▶ Prompt
What do the lines from the one containing "Descargar para iOS" through the end of the entries say? Quote them exactly, and only them.

Provided data Start Marker

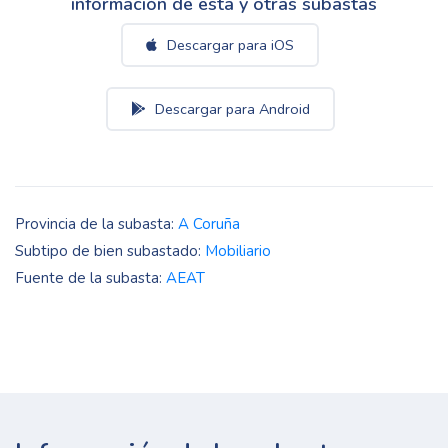
información de esta y otras subastas
Descargar para iOS
Descargar para Android
Provincia de la subasta:
A Coruña
Subtipo de bien subastado:
Mobiliario
Fuente de la subasta:
AEAT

Provided data End Marker

▶ Exercise response
Descargar para iOS
Descargar para Android
Provincia de la subasta:
A Coruña
Subtipo de bien subastado:
Mobiliario
Fuente de la subasta:
AEAT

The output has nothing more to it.